It had been what they call a normal working day. … Driving home in the middle of a creeping three-lane jam was about as much relief as if the office had been towed away on wheels. I was locked-up, boxed-in, and daydreaming morbidly. It was difficult to believe that there was any other sort of world beyond all this.

On impulse, I had snatched out of the homebound crawl after a few miles and headed down a winding suburban lane. It led to a labyrinth of gravel pits, reservoirs, and watery odds and ends that I had often visited during my work on the book. It was hardly the promised landscape, and the whole area was pocked with working quarries and car dumps. But in the mood I was in, just to have seen some murky water lapped by non-air-conditioned wind would have set me right.

What I did find that early autumn day was, I suppose, nothing special … I had parked by the edge of a canal which curled around the western edge of this maze of water, and had stumped off, scowling, along the towpath. I think it was my black frame of mind that made the unexpected late fruitfulness of this place strike me with such intensity. I had never noticed before that the canal here was as clear as a chalk stream. Yellow water lilies drooped like balls of molten wax on the surface. Near the edge of the water drifts of newly hatched fish hung in the shallows. […]
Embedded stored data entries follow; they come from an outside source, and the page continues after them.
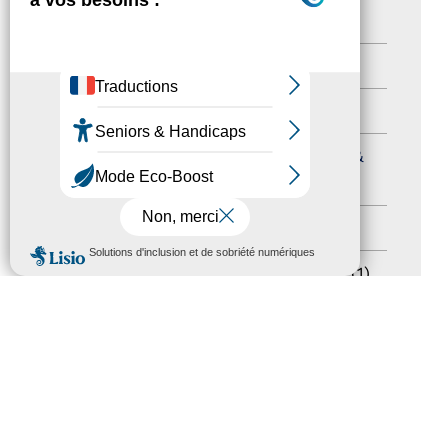
Nos Actions
(112)
Autres événements
(41)
Formation
(15)
Journées nationales Tourisme &
Handicap
(5)
Salons
(11)
MENU
Sommet mondial du tourisme
(1)
Trophées du tourisme accessible
(10)
Presse
(3)
Tourisme accessible international
(1)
What had begun as a nervous gallop soon turned into a stroll. My eyes began to relax a little, and following the last swallows hawking for flies over the water, I caught sight of a brilliant spike of purple loosestrife in the distance. I had never before seen this plant so deep into suburbia. The towpath itself was festooned with wine-tinted hemp agrimony blooms and when a bicycling worker bucked past it seemed as natural to exchange greetings with him as if we had been in a country lane. No matter that the place he had come from was the gaunt Water Board pumping Station that stretched along the bank, looking like nothing so much as an oil refinery. As dusk fell and the warning lights on its roof began to flush the bellies of the roosting gulls, I went off home like a new man.

Getting outside, being outside, making connections, simply taking time out to be in nature, inspires the ‘new man’ in me too.